Mora said one of the most important services that FINANTA offers is a program inspired by “lending circles," a financing concept he said is a familiar one in cultures in Latin America, the Caribbean, Africa and Asia, but less so in the U.S.
To explain the way the concept works, Mora used an example: a group of people will meet monthly, each bringing with them a certain amount of money (say four entrepreneurs with $2,000). First, one member of the group will borrow from the other three so that entrepreneur has $8,000. The process will repeat the following month with another member of the group, and so on. Once the rotation is over, every entrepreneur has had access to $8,000.
“There is an affinity and a moral obligation for these participants to do well with the group,” Mora explained. “Otherwise, they shun away basically and they begin to close doors.”
As the rotations continue, the amount of money each entrepreneur contributes and receives can increase incrementally. After a few years, rotations of $8,000 can become hundreds of thousands of dollars.
According to entrepreneur Ozzie Quintero, the program offered by FINANTA that is influenced by this process works.
Quintero, who was born in Colombia and came to Philadelphia in 1989, is general manager of Triumph Exterminating. His company operates two retail stores in Philadelphia selling pest control services and supplies. In 2012, a problem arose in which Quintero needed $8,000 for his company’s bills.
He had heard that FINANTA made loans, so he attended one of the organization’s seminars. He learned that FINANTA facilitated a program that could lend him about $1,000, a significant amount less than what he needed.
Thinking he had wasted his time, Quintero ended up getting a loan from “somebody on the street” — and wound up paying it back at a daunting 4 percent interest rate. He said this type of exploitive arrangement between borrower and lender is, unfortunately, common among immigrants.
About three years ago, the Greater Philadelphia Hispanic Chamber of Commerce reintroduced Quintero to FINANTA and he developed a better understanding of what the organization does.
“You have to go step-by-step,” Quintero said. “The way it’s supposed to be.”

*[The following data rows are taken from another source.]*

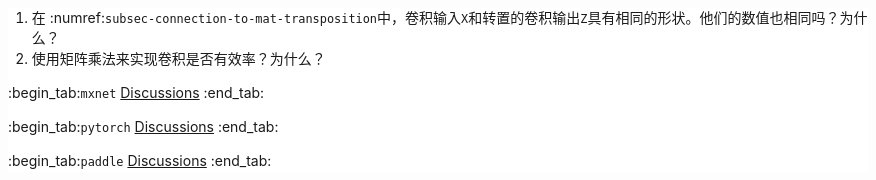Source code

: 1. 在 :numref:`subsec-connection-to-mat-transposition`中，卷积输入`X`和转置的卷积输出`Z`具有相同的形状。他们的数值也相同吗？为什么？
1. 使用矩阵乘法来实现卷积是否有效率？为什么？

:begin_tab:`mxnet`
[Discussions](https://discuss.d2l.ai/t/3301)
:end_tab:

:begin_tab:`pytorch`
[Discussions](https://discuss.d2l.ai/t/3302)
:end_tab:

:begin_tab:`paddle`
[Discussions](https://discuss.d2l.ai/t/11810)
:end_tab:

He realized a business owner needs to borrow within his means, that taking loans too large can be risky. He praised FINANTA’s staff not only for their ability to communicate this to him, but to walk him through every step of the process, to show him exactly what he needed to do to improve his financial situation.
A bank, Quintero said, will simply approve or deny your application.
“Sometimes you get used to being denied,” Quintero said, adding that people often need high credit scores to gain access to lines of working capital from banks. “With FINANTA, it’s different.”
Quintero started out with a loan of $3,600 with FINANTA. Now, he said that number has increased to nearly $250,000.
FINANTA, Mora said, provides entrepreneurs and consumers with the tools to serve themselves.
“I think the most important part of what we do is that we have open doors,” Mora said. “If you’re looking for an opportunity, we give you that opportunity. It’s up to you to build it up, but you will get the capital and the support you need from us to do that.”